If you have any comments on my story, or if you have any suggestions or solutions regarding this topic, please click the "Advice from You" button on the left and leave your comments in my forum.


The date for my arbitration has been set for November 1st. I have, as yet, to receive anything from my rheumatologist to defend me and that scares me to no end. Seems like my word carries no weight in the "experts" opinions as to whether I am disabled or not. I have received the documentation that my union has sent to the arbitrator and they did a very unprofessional job, including sending the report from my company doctor who states that he can see nothing wrong. They also included letters I had written to my doctor asking him to defend me. The content was meant for his eyes only and was sent to my union only to show them what I had done to receive his report. The arbitrator does not need to see these letters and I do not know whether they will help or hinder my case.

I requested from my doctor a prescription to help deal with the anxiety I am dealing with as thoughts of the upcoming arbitration and my defense have totally consumed my every waking moment. The psychiatrist who treats me for ADHD prescribed an antidepressant as well as massotherapy to help me.
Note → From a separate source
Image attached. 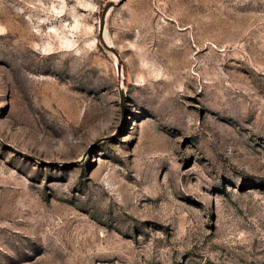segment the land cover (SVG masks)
<instances>
[{"label":"rangeland","instance_id":"obj_1","mask_svg":"<svg viewBox=\"0 0 264 264\" xmlns=\"http://www.w3.org/2000/svg\"><path fill=\"white\" fill-rule=\"evenodd\" d=\"M0 25V138L39 160L0 143V264H264V0H0Z\"/></svg>","mask_w":264,"mask_h":264},{"label":"water","instance_id":"obj_2","mask_svg":"<svg viewBox=\"0 0 264 264\" xmlns=\"http://www.w3.org/2000/svg\"><path fill=\"white\" fill-rule=\"evenodd\" d=\"M109 7H110V5L108 7H106V9L104 10L102 19H101V26H100V35H101V37H103V34H104V29H105V16H106L107 11L109 10ZM125 102H126V95H125V92L122 91L121 92V107H122V113L123 114L125 113ZM0 143L3 146L11 149L12 151H14L17 154L23 155L24 157H26L28 159H31V160H34V161H39L37 158H35V157L31 156V155H28L26 153H23V152L17 150L16 148H14L13 146L7 144L1 138H0Z\"/></svg>","mask_w":264,"mask_h":264},{"label":"clouds","instance_id":"obj_3","mask_svg":"<svg viewBox=\"0 0 264 264\" xmlns=\"http://www.w3.org/2000/svg\"><path fill=\"white\" fill-rule=\"evenodd\" d=\"M24 2H27V0H24ZM18 11L20 13H23L24 9L23 8H20V9H18ZM5 33H6V29L2 25H0V35H3ZM65 48L70 49V48H72V45L66 44L65 45Z\"/></svg>","mask_w":264,"mask_h":264}]
</instances>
And, she also suggested I contact the Pain Management Clinic to see if they can help me.

I still do not know how I am going to prove my pain to the arbitrator and am very pessimistic about the outcome of my visit with her. The only additional possible proof I have is that the results of the MRI's done on my knees are in and I will go to get them next week with high hopes that they will show something, anything.

On a positive note, in search for support with my ordeal, I did find a marvelous web site called The American Pain Foundation - Pain Aid . There I found a wonderful support group who are listening to me and helping me deal with all that is going on. The members are wonderful, offering encouragement and most importantly, validation. I have learned that I am not alone in my anxiety and fear. The treatment I have received from my employers and my doctor, are not exclusive to me, but seem to be standard practice. I feel that my journey right now is not a solitary one but one in which fellow pain sufferers have opened their arms and are willing to walk hand in hand with me in my battle. If you are suffering from pain of any kind I urge you to contact them as their site contains a wealth of information and support and most of all, their members truly live up to the name "angels of love and compassion". To them,and in particular, "dre","plumlady"(Deb),"momglenda","donnilip","wolfy"and "misswillieray", I send out my wholehearted gratitude and appreciation for all that they have done for me.